OPTIONS

Security Introduction

Maintaining a secure MongoDB deployment requires administrators to implement controls to ensure that users and applications have access to only the data that they require. MongoDB provides features that allow administrators to implement these controls and restrictions for any MongoDB deployment.

If you are already familiar with security and MongoDB security practices, consider the Security Checklist for a collection of recommended actions to protect a MongoDB deployment.

Authentication

Before gaining access to a system all clients should identify themselves to MongoDB. This ensures that no client can access the data stored in MongoDB without being explicitly allowed.

MongoDB supports a number of authentication mechanisms that clients can use to verify their identity. MongoDB supports two mechanisms: a password-based challenge and response protocol and x.509 certificates. Additionally, MongoDB Enterprise also provides support for LDAP proxy authentication and Kerberos authentication.

See Authentication for more information.

Role Based Access Control

Access control, i.e. authorization, determines a user’s access to resources and operations. Clients should only be able to perform the operations required to fulfill their approved functions. This is the “principle of least privilege” and limits the potential risk of a compromised application.

MongoDB’s role-based access control system allows administrators to control all access and ensure that all granted access applies as narrowly as possible. MongoDB does not enable authorization by default. When you enable authorization, MongoDB will require authentication for all connections.

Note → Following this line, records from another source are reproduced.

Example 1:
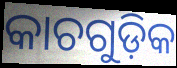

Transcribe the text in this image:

କାଚଗୁଡ଼ିକ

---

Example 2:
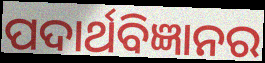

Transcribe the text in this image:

ପଦାର୍ଥବିଜ୍ଞାନର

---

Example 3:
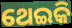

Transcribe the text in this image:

ଥେଇକି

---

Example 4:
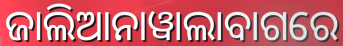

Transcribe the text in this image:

ଜାଲିଆନାୱାଲାବାଗରେ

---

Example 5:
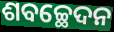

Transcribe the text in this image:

ଶବଚ୍ଛେଦନ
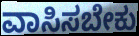
ವಾಸಿಸಬೇಕು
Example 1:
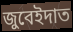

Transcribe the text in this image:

জুবেইদাত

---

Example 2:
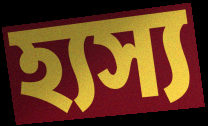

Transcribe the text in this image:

হ্যস্য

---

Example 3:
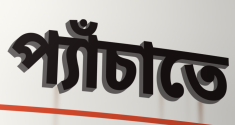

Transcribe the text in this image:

প্যাঁচাতে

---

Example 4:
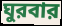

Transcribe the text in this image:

ঘুরবার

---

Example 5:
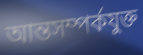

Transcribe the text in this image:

আন্তসম্পর্কযুক্ত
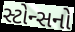
સ્ટોન્સનો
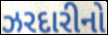
ઝરદારીનો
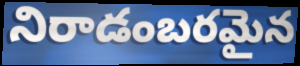
నిరాడంబరమైన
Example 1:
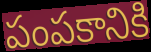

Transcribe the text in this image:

పంపకానికి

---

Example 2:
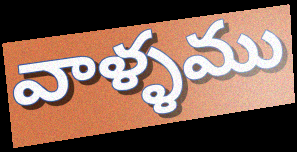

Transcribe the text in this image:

వాళ్ళము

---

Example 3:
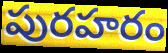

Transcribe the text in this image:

పురహరం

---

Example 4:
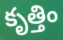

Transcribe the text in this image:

కృత్తిం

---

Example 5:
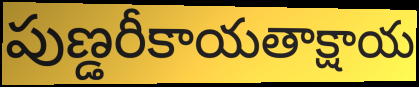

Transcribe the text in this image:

పుణ్డరీకాయతాక్షాయ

When authorization is enabled, MongoDB controls a user’s access through the roles assigned to the user. A role consists of a set of privileges, where a privilege consists of actions, or a set of operations, and a resource upon which the actions are allowed.

Users may have one or more role that describes their access. MongoDB provides several built-in roles and users can construct specific roles tailored to clients’ actual requirements.

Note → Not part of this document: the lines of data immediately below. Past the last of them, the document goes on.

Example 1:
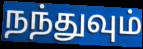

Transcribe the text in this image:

நந்துவும்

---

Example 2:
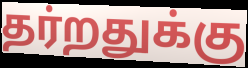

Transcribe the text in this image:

தர்றதுக்கு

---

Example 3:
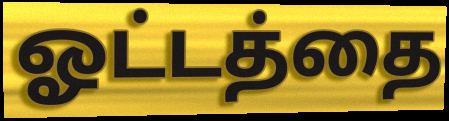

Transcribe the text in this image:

ஓட்டத்தை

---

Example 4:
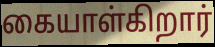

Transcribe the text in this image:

கையாள்கிறார்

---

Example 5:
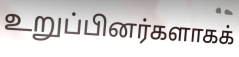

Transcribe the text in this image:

உறுப்பினர்களாகக்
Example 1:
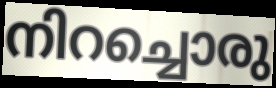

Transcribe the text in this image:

നിറച്ചൊരു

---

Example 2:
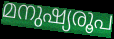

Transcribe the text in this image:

മനുഷ്യരൂപ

See Authorization for more information.

Auditing

Auditing provides administrators with the ability to verify that the implemented security policies are controlling activity in the system. Retaining audit information ensures that administrators have enough information to perform forensic investigations and comply with regulations and polices that require audit data.

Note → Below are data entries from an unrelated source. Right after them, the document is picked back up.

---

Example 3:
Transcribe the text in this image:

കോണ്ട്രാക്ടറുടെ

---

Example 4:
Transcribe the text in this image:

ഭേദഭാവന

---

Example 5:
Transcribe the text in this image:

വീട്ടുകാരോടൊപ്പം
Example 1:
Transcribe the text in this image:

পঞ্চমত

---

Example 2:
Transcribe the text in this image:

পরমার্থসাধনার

See Auditing for more information.

Encryption

Transport Encryption

You can use SSL to encrypt all of MongoDB’s network traffic. SSL ensures that MongoDB network traffic is only readable by the intended client.

See Configure mongod and mongos for SSL for more information.

Encryption at Rest

MongoDB has a partnership with Gazzang to encrypt and secure sensitive data within MongoDB. The solution encrypts data in real time, and Gazzang provides advanced key management that ensures only authorized processes can access this data. The Gazzang software ensures that the cryptographic keys remain safe and ensures compliance with standards including HIPAA, PCI-DSS, and FERPA.

For more information on the partnership, refer to the following resources:

Hardening Deployments and Environments

In addition to implementing controls within MongoDB, you should also place controls around MongoDB to reduce the risk exposure of the entire MongoDB system. This is a defense in depth strategy.

Hardening MongoDB extends the ideas of least privilege, auditing, and encryption outside of MongoDB. Reducing risk includes: configuring the network rules to ensure that only trusted hosts have access to MongoDB, and that the MongoDB processes only have access to the parts of the filesystem required for operation.